> _What you are asked to do_
Write the next part of the passage below on hierarchical clustering codes and dual-loss training, starting right after its final line.

Hierarchical Clustering Code Construction (\(\mathbf{h}_{y_i} \to \mathbf{c}^{y_i}\)):
- Function: Discretize continuous code vectors into integer sequence codes.
- Mechanism: Recursively apply \(k\)-means clustering (\(k=v\)) to the optimized code vectors \(\mathbf{H}\) to form a tree structure. The code for each identity, \(\mathbf{c}^{y_i} = \{c_1^{y_i}, ..., c_l^{y_i}\}\), is the concatenation of path indices from the root to the corresponding leaf node. Consequently, identities with similar general information share code prefix tokens, forming structured codes. The codes are determined and fixed prior to training and do not participate in gradient updates during main training.
- Design Motivation: The hierarchical code structure gives the \(v\)-way classification at each level a clear semantic meaning (from coarse to fine), which is more suitable for classification learning than random coding. The settings for \(l\) and \(v\) ensure that \(5 \le v \le 20\).
Dual-Loss Training Framework:
- Function: Simultaneously ensure code prediction accuracy and intra-class compactness in the feature space.
- Mechanism: The total loss is \(L = L_C + \gamma L_{AR}\). The code classification loss \(L_C = \sum_{j=1}^l \lambda_j L_{CE}(\bar{c}_j^{y_i}, c_j^{y_i})\) uses \(l\) independent \(v\)-way classifiers with AMS to predict each token, with each classifier having a projection head \(H_{\phi_j}\) and \(v\) centers. The regression loss \(L_{AR} = \frac{1}{2}(\mathbf{z}_i^\top \mathbf{h}_{y_i} - 1)^2\) directly pulls features closer to the code vectors. Its gradient only contains "pulling forces" and no "pushing forces," thereby avoiding minority collapse.
- Design Motivation: A code classification loss alone cannot explicitly encourage intra-class compactness, which is remedied by the regression loss. The gradient structure of the regression loss naturally avoids the issue in AMS where minority classes are dominated by pushing forces.

Loss & Training¶

Tokenization phase: SGD optimizes uniformity loss, lr=0.1, 1000 epochs, batch 2K/GPU.

> _Excerpted data_

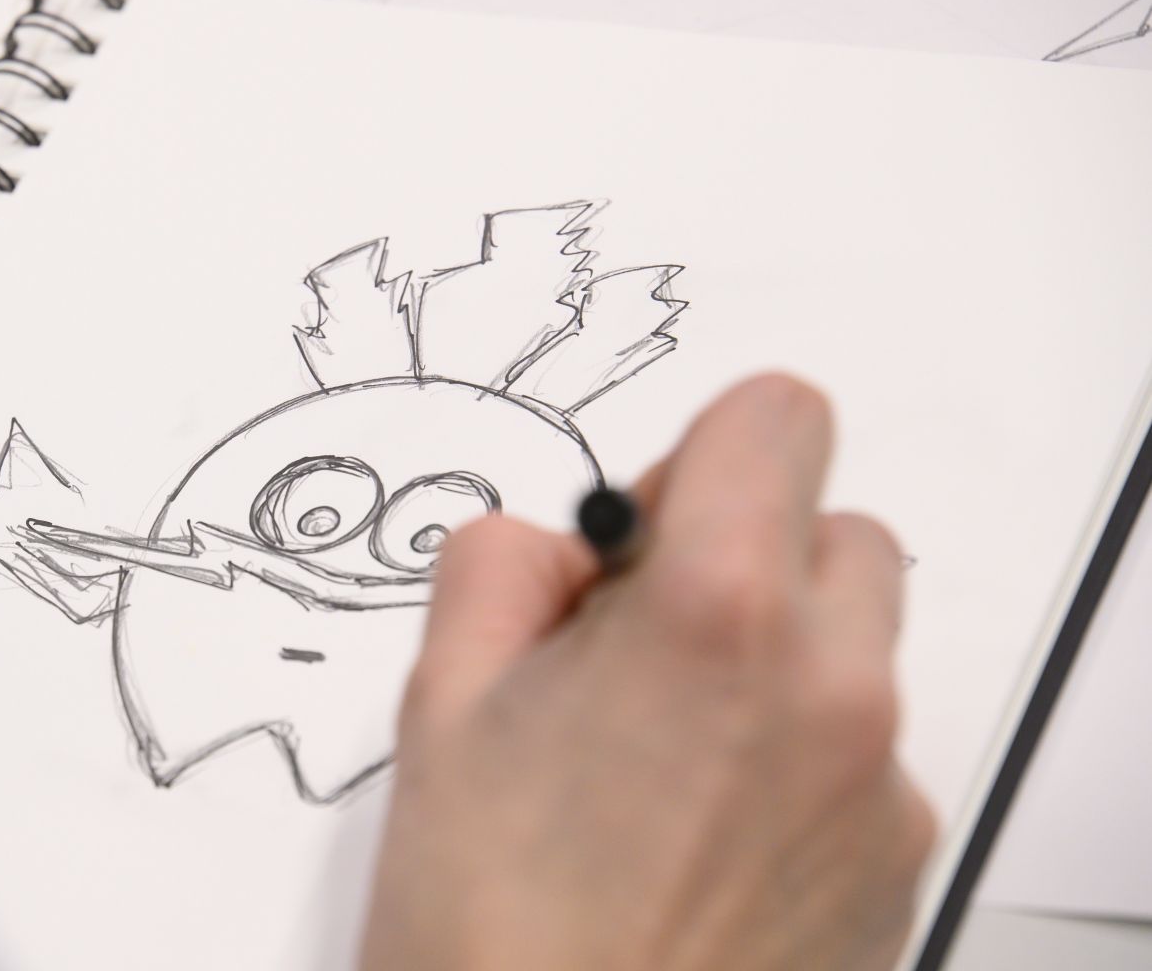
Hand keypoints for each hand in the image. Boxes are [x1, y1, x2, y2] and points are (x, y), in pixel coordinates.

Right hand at [360, 374, 934, 970]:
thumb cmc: (491, 923)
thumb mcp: (441, 699)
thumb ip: (503, 565)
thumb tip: (560, 546)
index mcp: (716, 615)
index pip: (781, 416)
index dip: (703, 453)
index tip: (650, 526)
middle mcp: (831, 687)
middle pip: (840, 530)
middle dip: (748, 557)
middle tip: (642, 642)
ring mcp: (879, 786)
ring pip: (858, 648)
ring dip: (777, 660)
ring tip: (660, 755)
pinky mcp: (895, 868)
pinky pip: (866, 758)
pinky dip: (797, 763)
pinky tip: (696, 835)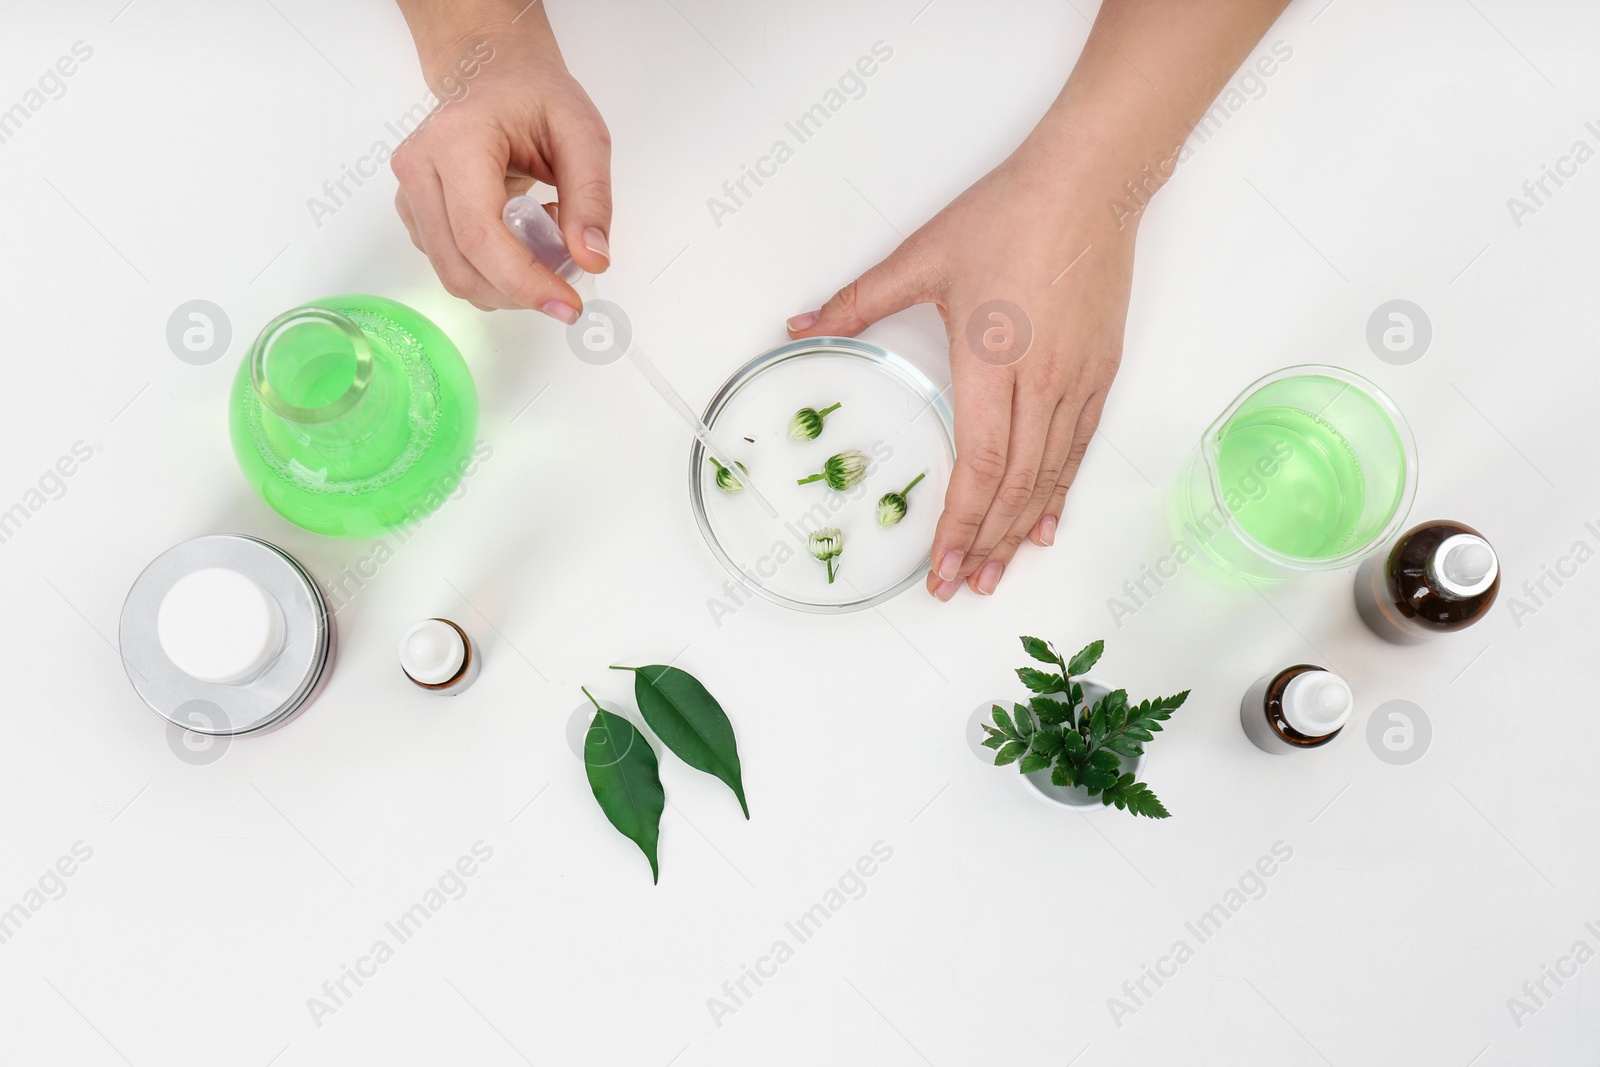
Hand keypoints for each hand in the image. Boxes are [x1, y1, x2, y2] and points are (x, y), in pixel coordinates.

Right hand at [390, 13, 609, 320]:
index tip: (567, 305)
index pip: (480, 234)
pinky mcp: (414, 213)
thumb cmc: (533, 96)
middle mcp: (419, 168)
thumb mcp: (583, 133)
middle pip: (461, 266)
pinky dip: (491, 271)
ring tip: (543, 238)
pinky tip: (518, 237)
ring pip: (453, 274)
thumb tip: (591, 260)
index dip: (524, 281)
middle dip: (518, 292)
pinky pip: (452, 265)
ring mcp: (409, 193)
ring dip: (506, 282)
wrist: (491, 74)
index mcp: (457, 141)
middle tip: (565, 280)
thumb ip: (592, 197)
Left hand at [786, 143, 1136, 599]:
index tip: (942, 569)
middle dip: (987, 544)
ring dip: (1021, 530)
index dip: (961, 526)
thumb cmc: (1008, 214)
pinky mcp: (1099, 373)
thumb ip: (857, 302)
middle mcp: (1040, 383)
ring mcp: (1076, 381)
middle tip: (964, 589)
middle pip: (1014, 486)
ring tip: (999, 573)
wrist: (1091, 182)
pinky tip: (1045, 524)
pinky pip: (1078, 450)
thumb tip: (798, 324)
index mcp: (992, 361)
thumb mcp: (921, 256)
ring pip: (1048, 476)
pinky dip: (1059, 493)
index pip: (979, 466)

> _Solved exercise_
Main training: SGD + cosine annealing for ResNet-100, lr=0.1, 20 epochs; AdamW for ViT, lr=1e-4, 40 epochs.
\(\gamma=1\), all \(\lambda_j=1\).
8× NVIDIA A100.

Key Experimental Results¶

Main Results¶

Method	Dataset	Backbone	Complexity	IJB-B TAR@FAR=1e-4	IJB-C TAR@FAR=1e-4
PFC	WebFace4M	R100	0.3m	95.64	97.22
GIF	WebFace4M	R100	log m	96.90	97.83
PFC	WebFace12M	R100	0.3m	96.31	97.58
GIF	WebFace12M	R100	log m	97.08	97.82
PFC	WebFace42M	R100	0.3m	96.47	97.82
GIF	WebFace42M	R100	log m	97.99	98.42

GIF outperforms PFC on all dataset scales, and reduces computational complexity from linear to logarithmic.

Ablation Study¶

Configuration	Description
Code vector distances (min/mean/max)	Code vector separation of GIF is significantly superior to Softmax centers in ArcFace FC and PFC.
Only \(L_C\) (without regression loss)	Insufficient intra-class compactness, leading to a drop in recognition performance.
Only \(L_{AR}\) (without code classification)	Lack of hard negative pushing forces, yielding insufficient discriminative power.
Complete \(L_C + L_{AR}\)	Best performance.
Different ranges of \(v\) values (5~20)	\(5 \le v \le 20\) yields the best results.

Key Findings¶

GIF improves over PFC on WebFace42M by 1.52% on IJB-B and 0.6% on IJB-C, while reducing computational complexity from linear to logarithmic.
The homogenization of code vectors comprehensively improves inter-class separation (minimum/mean/maximum cosine distance) compared to the Softmax centers of PFC and FC.
The tokenization process is independent of the sample distribution of training data, fundamentally avoiding minority collapse. This is especially crucial for highly imbalanced FR datasets.
As the dataset scale increases (4M \(\to\) 12M \(\to\) 42M), the advantage of GIF continuously expands.

Highlights & Insights¶

Dimension Reduction from Linear to Logarithmic Complexity: The core insight is to reformulate the \(m\)-way classification problem into \(l\) independent \(v\)-way problems, which is a fundamental problem reconstruction rather than just an engineering optimization. This approach can be generalized to any ultra-large-scale classification problem (e.g., product retrieval, speech recognition).
Code Vectors Independent of Sample Distribution: The tokenization process relies solely on the number of classes and CLIP features, unaffected by the number of samples per class. This structurally resolves minority collapse, offering a more fundamental solution than heuristic patches on the loss function.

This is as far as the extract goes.